Romans 2:1-3

In Romans 2:1-3 Paul gets pretty direct with us.  He lays it right on the line – we have no excuse and can’t raise ourselves above others for any reason, because we are equally guilty. “Therefore you have no excuse, O man, every one of you who judges.” In the first chapter of Romans, Paul points out a number of the things we might consider are big sins. But now he speaks to those of us who are generally moral in the way we live. A good example of this mind set is Jesus’ illustration of the Pharisee and the Publican. If we take those figures from Jesus’ parable, Paul spoke to the Publican in Romans 1 and now he addresses the Pharisee.

We can’t be good enough on our own. We can compare ourselves with others, and find some who may seem to be more sinner that we are. But sin is the great equalizer. All of us have and will sin. So none of us is worthy of eternity with God based on His standards. We all fall short. And the least sinner is equally as guilty as the one who sins most – guilty and condemned. “For in passing judgment on another you condemn yourself, because you, the judge, practice the very same things.” When we judge others, we need to look in the mirror and realize that we are also judging ourselves. We fall short of God’s requirements of godliness, holiness and righteousness. We cannot make it on our own.

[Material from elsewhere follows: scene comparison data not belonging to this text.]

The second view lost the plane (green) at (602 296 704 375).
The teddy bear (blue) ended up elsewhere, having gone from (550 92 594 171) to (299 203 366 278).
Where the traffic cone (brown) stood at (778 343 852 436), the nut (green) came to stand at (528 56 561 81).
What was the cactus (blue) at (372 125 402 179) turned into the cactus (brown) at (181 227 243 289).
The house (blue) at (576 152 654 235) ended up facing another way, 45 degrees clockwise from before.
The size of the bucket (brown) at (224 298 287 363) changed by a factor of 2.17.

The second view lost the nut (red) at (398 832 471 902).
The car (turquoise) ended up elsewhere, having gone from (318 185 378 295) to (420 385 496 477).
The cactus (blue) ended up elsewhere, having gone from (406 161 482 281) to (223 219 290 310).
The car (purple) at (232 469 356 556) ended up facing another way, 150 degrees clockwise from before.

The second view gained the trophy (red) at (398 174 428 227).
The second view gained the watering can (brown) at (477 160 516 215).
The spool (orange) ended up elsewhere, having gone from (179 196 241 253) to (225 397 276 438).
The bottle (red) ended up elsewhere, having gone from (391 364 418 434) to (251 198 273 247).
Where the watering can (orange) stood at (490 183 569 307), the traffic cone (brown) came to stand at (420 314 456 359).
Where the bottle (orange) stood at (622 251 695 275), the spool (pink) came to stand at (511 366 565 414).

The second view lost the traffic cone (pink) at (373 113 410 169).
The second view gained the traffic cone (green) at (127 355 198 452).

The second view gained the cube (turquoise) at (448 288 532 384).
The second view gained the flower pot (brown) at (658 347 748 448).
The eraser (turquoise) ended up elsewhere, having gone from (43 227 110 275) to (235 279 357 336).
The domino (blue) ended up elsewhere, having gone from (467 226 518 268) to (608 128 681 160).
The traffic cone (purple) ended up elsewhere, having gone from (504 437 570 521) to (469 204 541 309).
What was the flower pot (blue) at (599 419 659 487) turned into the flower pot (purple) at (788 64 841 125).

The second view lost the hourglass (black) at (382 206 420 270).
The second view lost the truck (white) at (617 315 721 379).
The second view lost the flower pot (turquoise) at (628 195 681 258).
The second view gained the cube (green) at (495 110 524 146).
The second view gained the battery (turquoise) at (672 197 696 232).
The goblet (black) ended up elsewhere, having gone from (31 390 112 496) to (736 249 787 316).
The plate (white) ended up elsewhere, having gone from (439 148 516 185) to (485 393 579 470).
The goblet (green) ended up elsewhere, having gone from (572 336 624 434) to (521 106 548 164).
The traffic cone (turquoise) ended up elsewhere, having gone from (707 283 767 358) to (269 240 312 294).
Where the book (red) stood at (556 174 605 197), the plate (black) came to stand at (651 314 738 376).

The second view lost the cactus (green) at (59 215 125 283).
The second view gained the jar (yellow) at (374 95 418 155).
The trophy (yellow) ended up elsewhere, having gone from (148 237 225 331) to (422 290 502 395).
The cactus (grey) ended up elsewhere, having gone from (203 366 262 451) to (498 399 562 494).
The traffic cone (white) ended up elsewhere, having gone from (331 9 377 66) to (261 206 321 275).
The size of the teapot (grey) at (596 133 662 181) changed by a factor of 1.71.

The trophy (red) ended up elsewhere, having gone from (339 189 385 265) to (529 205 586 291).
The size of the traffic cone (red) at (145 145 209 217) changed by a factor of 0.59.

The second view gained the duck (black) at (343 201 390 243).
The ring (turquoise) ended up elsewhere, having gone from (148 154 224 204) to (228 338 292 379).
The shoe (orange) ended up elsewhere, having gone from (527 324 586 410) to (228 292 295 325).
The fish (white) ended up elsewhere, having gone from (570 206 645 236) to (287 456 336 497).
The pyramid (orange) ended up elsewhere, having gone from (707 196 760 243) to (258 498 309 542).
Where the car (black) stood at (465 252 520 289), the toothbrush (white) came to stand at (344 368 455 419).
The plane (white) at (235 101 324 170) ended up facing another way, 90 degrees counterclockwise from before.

It isn’t the judging that makes us guilty and condemned. It is the fact that we too are sinners in need of a Savior. We practice the same sinful things, maybe in different ways or on different levels, but sin is sin no matter how you try and put lipstick on it. It isn’t that we necessarily do the exact same things, but we fall short of God’s perfect requirements. Our sin is all the same (singular), but our sins are not. We will all stand before God and face judgment based on our one sin of falling short of His requirement. We won’t escape God’s judgment. “We know that the judgment of God rightly falls on those who practice such things.”

Paul asks a rhetorical question to those listening – do you think you can escape judgment? The answer is clearly no, but he gives those listening the opportunity to come to that conclusion on their own. The point is clear. We are sinners who will stand before a just and holy God and come up empty. Our sins are not the issue – our sin is – that we heart is not pure and we are guilty. We can run. We can hide. We can pretend that none of this will apply to us because we’re basically good. But the truth is, we’re all guilty and going to be judged. “Do you suppose, O man–you who judge those who practice such things and yet do them yourself–that you will escape the judgment of God?” What’s your response going to be?